I'm trying to install different linux distributions inside a single BTRFS filesystem, using a subvolume for each, in order to avoid wasting free space using different partitions.
I am using a laptop running UEFI, and I wanted to use the following partitioning scheme:

sda1: EFI boot, mounted on /boot/efi on all systems
sda2: swap
sda3: BTRFS volume

sda3 would then be "partitioned" in the following subvolumes:
/data: subvolume for data
/snapshots: subvolume for snapshots
/os/DISTID: subvolume for distro DIST (one for distro)

Every distro would install its GRUB2, and I would load the GRUB I need in UEFI, so that every distro does not need to be aware of the others.

I was able to install Arch and Funtoo, but I wasn't able to set OpenSUSE to install to the /os/suse subvolume.

- **RECORD EXCERPTS**

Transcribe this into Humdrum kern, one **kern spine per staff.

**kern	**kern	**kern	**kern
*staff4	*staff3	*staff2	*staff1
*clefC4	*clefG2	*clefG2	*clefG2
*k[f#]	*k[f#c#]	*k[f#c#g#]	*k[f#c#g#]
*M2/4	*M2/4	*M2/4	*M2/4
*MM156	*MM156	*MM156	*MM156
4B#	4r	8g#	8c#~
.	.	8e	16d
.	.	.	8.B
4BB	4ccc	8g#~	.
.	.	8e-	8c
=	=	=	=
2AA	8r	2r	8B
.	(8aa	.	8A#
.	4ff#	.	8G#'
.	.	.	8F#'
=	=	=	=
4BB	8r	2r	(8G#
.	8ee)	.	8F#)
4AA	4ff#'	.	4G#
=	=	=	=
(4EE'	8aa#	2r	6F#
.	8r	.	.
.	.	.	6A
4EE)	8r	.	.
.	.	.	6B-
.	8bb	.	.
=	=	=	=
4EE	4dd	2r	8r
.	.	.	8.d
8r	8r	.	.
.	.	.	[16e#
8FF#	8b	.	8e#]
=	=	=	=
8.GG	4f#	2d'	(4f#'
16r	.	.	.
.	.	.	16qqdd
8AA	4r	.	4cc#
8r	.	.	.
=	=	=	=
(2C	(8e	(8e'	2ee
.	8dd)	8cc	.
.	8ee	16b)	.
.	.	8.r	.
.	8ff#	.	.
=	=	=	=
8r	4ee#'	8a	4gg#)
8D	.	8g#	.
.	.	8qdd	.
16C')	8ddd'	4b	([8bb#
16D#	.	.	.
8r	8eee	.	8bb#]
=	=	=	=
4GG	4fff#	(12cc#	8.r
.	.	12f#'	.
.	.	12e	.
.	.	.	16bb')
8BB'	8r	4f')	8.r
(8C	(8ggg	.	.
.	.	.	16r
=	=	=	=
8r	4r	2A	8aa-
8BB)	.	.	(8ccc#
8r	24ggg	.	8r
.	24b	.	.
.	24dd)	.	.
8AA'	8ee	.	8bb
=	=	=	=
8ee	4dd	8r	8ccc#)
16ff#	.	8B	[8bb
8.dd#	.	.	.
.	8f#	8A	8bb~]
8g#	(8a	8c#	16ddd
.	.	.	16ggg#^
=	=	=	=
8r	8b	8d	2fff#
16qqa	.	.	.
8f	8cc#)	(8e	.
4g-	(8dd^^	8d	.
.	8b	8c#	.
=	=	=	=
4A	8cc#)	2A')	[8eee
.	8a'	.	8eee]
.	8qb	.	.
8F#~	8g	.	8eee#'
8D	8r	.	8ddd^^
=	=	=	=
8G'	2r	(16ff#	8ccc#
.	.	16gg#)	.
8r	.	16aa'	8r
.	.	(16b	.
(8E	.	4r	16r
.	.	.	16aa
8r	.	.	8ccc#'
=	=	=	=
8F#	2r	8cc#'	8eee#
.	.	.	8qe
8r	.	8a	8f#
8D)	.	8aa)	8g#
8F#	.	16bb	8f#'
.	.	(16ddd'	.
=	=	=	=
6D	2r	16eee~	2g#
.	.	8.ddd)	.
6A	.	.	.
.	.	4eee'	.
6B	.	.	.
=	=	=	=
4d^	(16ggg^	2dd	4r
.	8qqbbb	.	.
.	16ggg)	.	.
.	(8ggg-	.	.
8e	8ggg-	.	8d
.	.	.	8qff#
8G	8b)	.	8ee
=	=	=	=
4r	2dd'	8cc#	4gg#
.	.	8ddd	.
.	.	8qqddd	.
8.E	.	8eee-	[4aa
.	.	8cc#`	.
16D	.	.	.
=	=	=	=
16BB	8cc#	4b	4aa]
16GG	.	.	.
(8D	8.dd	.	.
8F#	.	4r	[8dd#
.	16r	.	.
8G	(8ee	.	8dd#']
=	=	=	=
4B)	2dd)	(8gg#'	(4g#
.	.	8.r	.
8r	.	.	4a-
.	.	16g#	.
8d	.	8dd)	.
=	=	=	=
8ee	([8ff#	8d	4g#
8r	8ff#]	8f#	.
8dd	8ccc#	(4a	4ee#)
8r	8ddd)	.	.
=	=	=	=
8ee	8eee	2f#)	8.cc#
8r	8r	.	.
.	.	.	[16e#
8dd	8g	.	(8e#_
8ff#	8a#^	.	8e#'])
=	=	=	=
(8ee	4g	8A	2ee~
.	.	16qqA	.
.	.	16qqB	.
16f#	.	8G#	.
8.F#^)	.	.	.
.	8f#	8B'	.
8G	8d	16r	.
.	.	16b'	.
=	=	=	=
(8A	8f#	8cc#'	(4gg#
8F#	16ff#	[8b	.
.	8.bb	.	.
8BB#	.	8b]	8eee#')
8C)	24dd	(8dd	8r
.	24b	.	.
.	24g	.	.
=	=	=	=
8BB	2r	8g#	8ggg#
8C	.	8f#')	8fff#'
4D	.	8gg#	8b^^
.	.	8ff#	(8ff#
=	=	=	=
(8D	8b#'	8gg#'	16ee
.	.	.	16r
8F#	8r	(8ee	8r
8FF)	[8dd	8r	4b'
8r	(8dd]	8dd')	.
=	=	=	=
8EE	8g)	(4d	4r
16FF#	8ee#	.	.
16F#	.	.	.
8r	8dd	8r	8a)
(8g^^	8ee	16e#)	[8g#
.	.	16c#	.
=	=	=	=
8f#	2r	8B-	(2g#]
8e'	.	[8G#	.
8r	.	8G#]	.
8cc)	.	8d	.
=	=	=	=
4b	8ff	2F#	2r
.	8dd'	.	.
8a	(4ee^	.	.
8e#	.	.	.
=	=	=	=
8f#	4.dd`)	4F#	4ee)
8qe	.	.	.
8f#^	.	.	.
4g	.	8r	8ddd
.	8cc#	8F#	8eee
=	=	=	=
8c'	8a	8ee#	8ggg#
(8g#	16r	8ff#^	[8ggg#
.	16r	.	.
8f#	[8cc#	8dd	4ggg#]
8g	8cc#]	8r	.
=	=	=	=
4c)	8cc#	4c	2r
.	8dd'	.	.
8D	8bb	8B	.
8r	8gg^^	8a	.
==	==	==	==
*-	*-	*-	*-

- **SHORT EXERCISE 1**
In the post about setting up several Linux distributions on one BTRFS filesystem, which partition is mounted on /boot/efi on all systems?
- **SHORT EXERCISE 2**
Decide whether each statement agrees with the BTRFS post. Answer yes or no for each, quoting the deciding words.
(a) The laptop runs UEFI.
(b) OpenSUSE was successfully installed to the /os/suse subvolume.
(c) All the distributions share a single GRUB2 installation.
- **SHORT EXERCISE 3**
Output the part of the BTRFS post starting at "I am using a" and ending at "(one for distro)".

- **EXERCISE ANSWER 1**
sda1, the EFI boot partition.

- **EXERCISE ANSWER 2**
(a) Yes: "I am using a laptop running UEFI"
(b) No: "I wasn't able to set OpenSUSE to install to the /os/suse subvolume"
(c) No: "Every distro would install its GRUB2"

- **EXERCISE ANSWER 3**
I am using a laptop running UEFI, and I wanted to use the following partitioning scheme:

sda1: EFI boot, mounted on /boot/efi on all systems
sda2: swap
sda3: BTRFS volume

sda3 would then be "partitioned" in the following subvolumes:
/data: subvolume for data
/snapshots: subvolume for snapshots
/os/DISTID: subvolume for distro DIST (one for distro)